Cuando llegué al país,
hacía entonces unos diez años, aprendí el lenguaje local con gran facilidad, casi como si fuera mi
lengua natal, pero cuando lo intenté con el resto de idiomas
comprendí que iba mucho más allá; todos los idiomas ya los
conocía. ¡No podía ser verdad! Me creía dotado de una inteligencia
sobrehumana. ¿Imposible? Tal vez, pero en tan sólo unas semanas
aprendí francés, italiano, ruso, flamenco, japonés, alemán y
árabe clásico. Fue tras el graduado cuando me preparé para ir a la
universidad; y logré entrar en física. Suelo decir que enfoqué el
telescopio hacia la astronomía.
Con la cantidad de
artículos por leer, libros que estudiar y trabajos con fecha de
entrega, tuve que renunciar a la dirección de "Niños Sin
Frontera". Sajim y Ujim, los otros dos fundadores, cogieron las
riendas de la organización, que pronto vio los frutos del proyecto
ambicioso que habían planeado entre los dos. Yo permanecí en
segundo plano, mirando al cielo, cumpliendo el sueño de aquellos
niños sin fronteras a los que pretendíamos ayudar.
Desgraciadamente no
llegué a terminar el grado en física. En mi último año, durante una sesión
de reflexión nocturna, llegué a una conclusión que trastocó mi
forma de mirar el mundo. Con pruebas fehacientes (como las estaciones
lunares o el efecto de las mareas), llegué a la conclusión acertada
de que la luna, nuestro amado satélite, en realidad no es más que un
efecto óptico. Nunca nadie la pisó, nunca existió tal piedra
redonda y gigantesca que orbitó alrededor de nuestra tierra, la que
tampoco es redonda, pero eso lo revelaré un poco más adelante.

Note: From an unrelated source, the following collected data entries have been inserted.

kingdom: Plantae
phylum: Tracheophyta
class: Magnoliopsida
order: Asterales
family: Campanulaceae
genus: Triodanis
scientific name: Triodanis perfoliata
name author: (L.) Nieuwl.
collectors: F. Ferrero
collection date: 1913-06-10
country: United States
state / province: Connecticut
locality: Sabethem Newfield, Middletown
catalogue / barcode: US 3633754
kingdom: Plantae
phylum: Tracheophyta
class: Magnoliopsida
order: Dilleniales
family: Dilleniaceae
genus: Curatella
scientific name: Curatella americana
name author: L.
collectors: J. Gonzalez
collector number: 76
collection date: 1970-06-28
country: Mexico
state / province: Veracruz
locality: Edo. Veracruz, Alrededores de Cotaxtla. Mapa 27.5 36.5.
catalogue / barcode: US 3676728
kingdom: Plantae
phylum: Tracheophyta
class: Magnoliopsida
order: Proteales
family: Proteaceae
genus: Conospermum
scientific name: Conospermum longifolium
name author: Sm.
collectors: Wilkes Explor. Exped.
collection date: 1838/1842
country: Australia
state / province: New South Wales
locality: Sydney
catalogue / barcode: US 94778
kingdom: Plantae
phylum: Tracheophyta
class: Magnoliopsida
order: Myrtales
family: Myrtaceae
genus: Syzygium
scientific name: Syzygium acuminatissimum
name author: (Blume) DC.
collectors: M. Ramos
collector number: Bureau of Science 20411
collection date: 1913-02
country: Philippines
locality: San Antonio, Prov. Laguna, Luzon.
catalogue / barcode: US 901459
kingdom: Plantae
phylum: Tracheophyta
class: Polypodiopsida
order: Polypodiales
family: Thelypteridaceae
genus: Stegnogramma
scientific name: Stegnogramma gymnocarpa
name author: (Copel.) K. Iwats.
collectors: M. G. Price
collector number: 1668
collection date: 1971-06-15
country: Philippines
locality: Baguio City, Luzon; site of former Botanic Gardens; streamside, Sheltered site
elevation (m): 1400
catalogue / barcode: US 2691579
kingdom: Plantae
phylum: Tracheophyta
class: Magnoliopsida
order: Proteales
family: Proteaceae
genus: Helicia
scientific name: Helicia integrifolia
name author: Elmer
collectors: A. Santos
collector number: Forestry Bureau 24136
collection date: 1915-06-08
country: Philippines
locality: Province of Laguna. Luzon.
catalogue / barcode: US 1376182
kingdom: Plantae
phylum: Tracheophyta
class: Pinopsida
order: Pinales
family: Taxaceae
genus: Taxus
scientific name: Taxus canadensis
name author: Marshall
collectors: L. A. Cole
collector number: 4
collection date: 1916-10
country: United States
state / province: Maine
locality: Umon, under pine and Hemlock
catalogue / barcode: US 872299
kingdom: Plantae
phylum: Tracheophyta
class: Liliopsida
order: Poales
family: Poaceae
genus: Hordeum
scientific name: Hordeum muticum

No, no estoy loco. Y sí, sé
que parece una locura, pero no lo es. Es la negación lo que me llevó
a suspender todas las materias de último curso, finalizando mi etapa
universitaria. Me negué a creer, con voluntad de hierro, esa verdad
irrefutable de que la luna no era más que nuestra visión de la
tierra, reflejada en una nube de polvo al que llamamos cielo. Esa
contradicción, esa lucha interna sí que estuvo a punto de llevarme a
la locura. Pero finalmente tuve que ceder a la nueva realidad que se
abría ante mis ojos. La luna es un holograma.
¿Cómo era que nadie lo
hubiera visto? ¿Cómo era posible que yo fuera el primero en
saberlo? Me puse en contacto con astrónomos de prestigio a través
de la universidad, y uno de ellos me recibió en su casa con un trato
amable, pero hermético. Era el Doctor Ferragut, y su apariencia
tranquila delataba la inteligencia de un hombre que sabía medir muy
bien sus palabras. Después de los saludos en el recibidor, hablamos
en el salón, donde el doctor se acomodó en un sillón, con las
piernas cruzadas y una expresión de sorpresa ante los datos que le
exponía sobre mi teoría.
—Está
muy bien para un estudiante. ¿Por qué no haces el máster?— Dijo.
—¿Por
qué voy a estudiar una mentira en la universidad, si puedo estudiar
una verdad?— Le respondí.
—Quizá,
más adelante, estudie usted esas verdades.— Respondió.
—Entiendo...
Así que no soy el primero...— Le dije.
—¿El
primero?— Preguntó.
—El
primero que lo sabe...
Resolví
mirando a la carpeta con los datos, para hacerle entender que
hablábamos sobre la luna. El profesor rio con garbo cuando
comprendió a qué le hacía referencia con esa mirada. No podía
parar de reír, y yo, iluso, volví a coger la carpeta para repasar
los datos sobre las estaciones lunares, sobre el polvo gravitacional,
y sobre las grabaciones editadas de los viajes espaciales.
—Entonces,
¿no me cree?— Le dije, decepcionado.
—¿Me
cree usted?
—Doctor...—
Asentí con la cabeza.
—Pues
estudie.— Respondió con una sonrisa.
—¿Pero
estoy en lo cierto?— dije desesperado, ante la complacencia del
astrónomo.
—Creo
que ya le he respondido todo lo que podía.— Y volvió a sonreír.